Yellen Likely to Keep Rates Low
Your Money: Analysts: Fed successor likely to keep rates low
Erin E. Arvedlund (Inquirer) Wednesday, September 25, 2013, 2:01 AM
When Ben Bernanke steps down as chairman of the Federal Reserve on Jan. 31, 2014, he will have built up a balance sheet that has ballooned to about $4 trillion, nearly double what he inherited.
What will his expected successor, the current Fed vice chair, Janet Yellen, do to unwind all of the bond purchases?
Very likely not much, says Randall Kroszner, professor at the University of Chicago Booth School of Business and a former governor of the Federal Reserve System. He says the new Fed chair “will confront a monetary situation unlike anything since the 1930s.”
As for Yellen’s approach: “The cliché is she’s dovish,” Kroszner said, meaning the Fed will keep rates lower longer. However, Kroszner also says of Yellen that she “really looks at data, so the dove-hawk thing suggests an ideology. To say she’s a knee-jerk dove is incorrect.
“Janet is more swayed by data and analysis. She sees more efficacy in quantitative easing and lower costs associated with it” than other members of the Federal Reserve, he told a Bloomberg conference Tuesday.
Kroszner said to look for changes in wording out of the Fed such as “sustainable recovery” or “substantial recovery,” which investors see as terms that the central bank believes the U.S. economy is improving.
Meanwhile, a Levittown native has put together a leading economic indicator that could help investors and their economic forecasts.
Arthur A. Ferri, an advanced analytics consultant for Billtrust, has put together an index correlating strongly to change in nominal GDP, or gross domestic product. Billtrust, a provider of outsourced billing and payments systems based in Hamilton, N.J., in November received a $25 million investment from Bain Capital Ventures. Billtrust competes with Kubra and publicly traded CSG Systems International, and counts Kraft Foods Group, Whirlpool Corp., and Under Armour as clients.

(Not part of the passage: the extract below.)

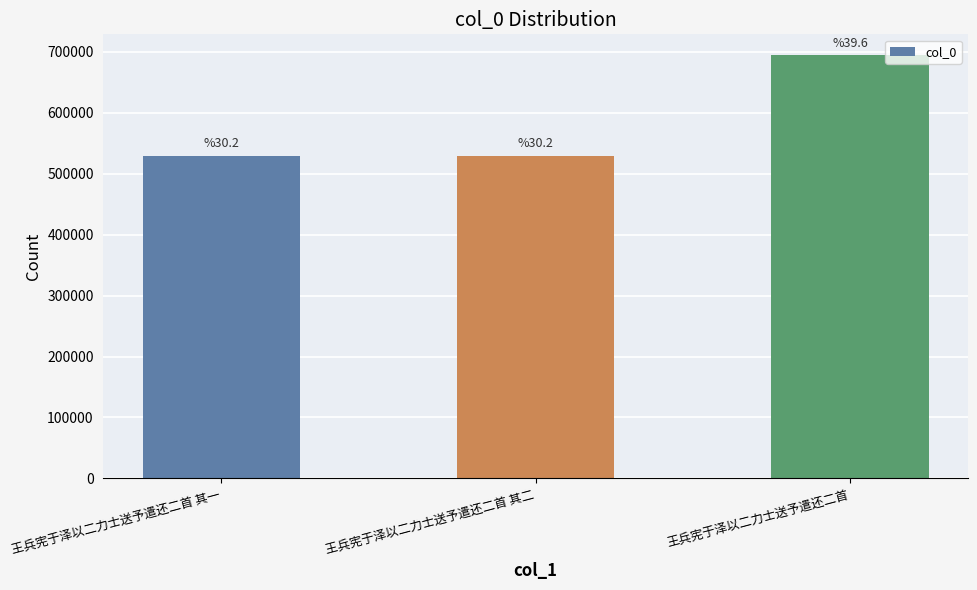

What is the change in value from 王兵宪于泽以二力士送予遣还二首 其一 to 王兵宪于泽以二力士送予遣还二首 其二?

+1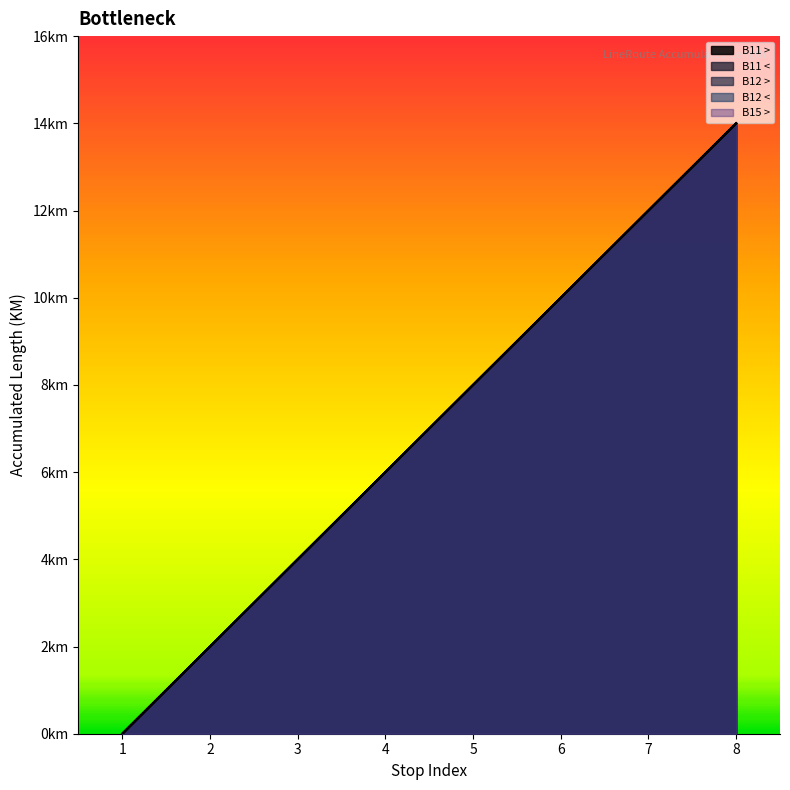

Between 2 and 5, which series saw the biggest shift?

B11 >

The B2B Sales Index from Billtrust, an indicator of current and trending U.S. economic conditions based on a sampling of B2B invoice activity, shows a seasonally adjusted monthly growth rate in August vs. July, but indicates continued lackluster performance for the U.S. economy over the near term.
“Based on the most recent results, the forecast for December 2013 through February 2014 would be flat” economic growth, Ferri said in an interview.
Takeaway? No rate increases any time soon.